To avoid the risk of selection bias, from the literature we extracted those articles that used more than one supervised machine learning algorithm. The same supervised learning algorithm can generate different results across various study settings. There is a chance that a performance comparison between two supervised learning algorithms can generate imprecise results if they were employed in different studies separately.
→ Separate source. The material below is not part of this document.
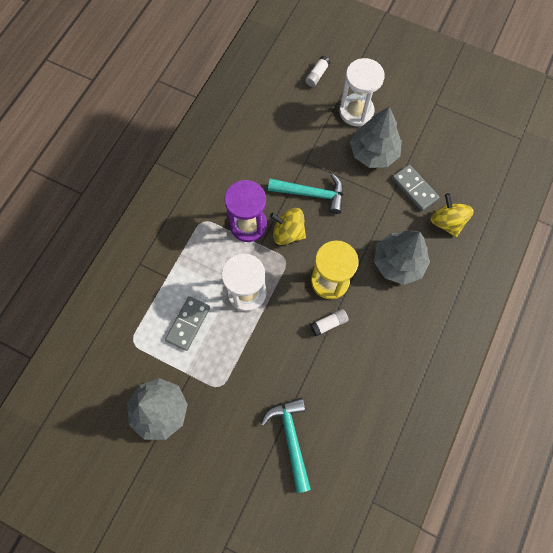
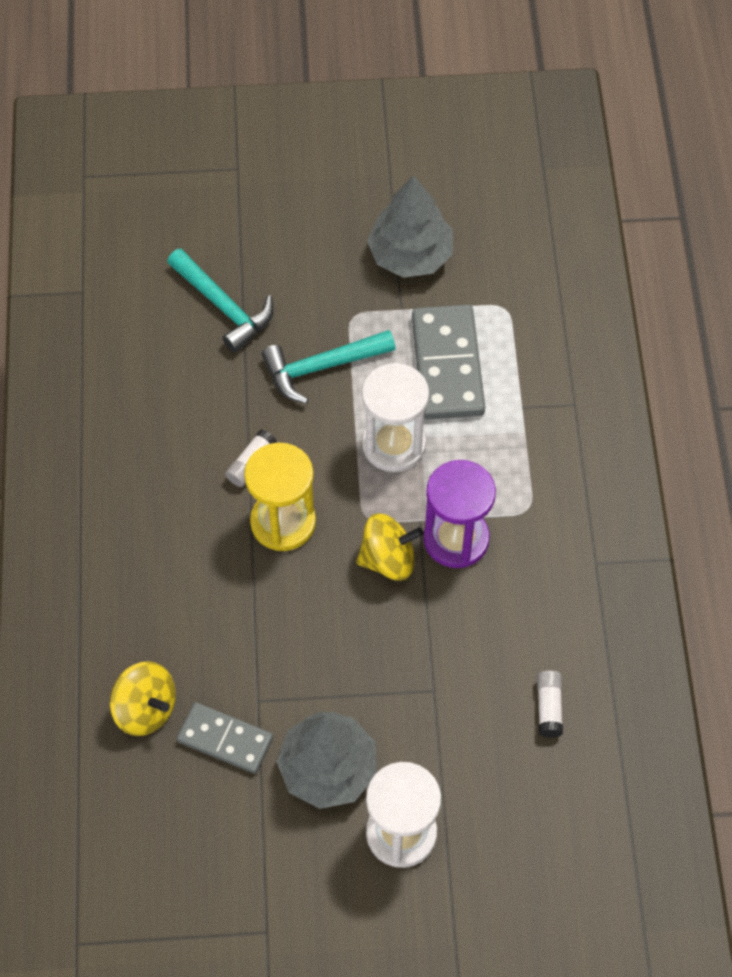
camera: 150 degrees right, 10 degrees down
grey domino [165,296,210,351] -> grey domino [412,305,485,420], size x1.56
turquoise hammer [268,174,344,214] -> turquoise hammer moved to [261,330,396,404]
white glue stick [305,56,331,87] -> white glue stick moved to [537,670,563,738]
grey tree [374,231,430,285] -> none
On the other side, the results of this study could suffer a variable selection bias from individual articles considered in this study. These articles used different variables or measures for disease prediction. We noticed that the authors of these articles did not consider all available variables from the corresponding research datasets. The inclusion of a new variable could improve the accuracy of an underperformed algorithm considered in the underlying study, and vice versa. This is one of the limitations of this study. Another limitation of this study is that we considered a broader level classification of supervised machine learning algorithms to make a comparison among them for disease prediction. We did not consider any sub-classifications or variants of any of the algorithms considered in this study. For example, we did not make any performance comparison between least-square and sparse SVMs; instead of considering them under the SVM algorithm. A third limitation of this study is that we did not consider the hyperparameters that were chosen in different articles of this study in comparing multiple supervised machine learning algorithms. It has been argued that the same machine learning algorithm can generate different accuracy results for the same data set with the selection of different values for the underlying hyperparameters [81, 82]. The selection of different kernels for support vector machines can result a variation in accuracy outcomes for the same data set. Similarly, a random forest could generate different results, while splitting a node, with the changes in the number of decision trees within the underlying forest.

Conclusion

This research attempted to study comparative performances of different supervised machine learning algorithms in disease prediction. Since clinical data and research scope varies widely between disease prediction studies, a comparison was only possible when a common benchmark on the dataset and scope is established. Therefore, we only chose studies that implemented multiple machine learning methods on the same data and disease prediction for comparison. Regardless of the variations on frequency and performances, the results show the potential of these families of algorithms in the disease prediction.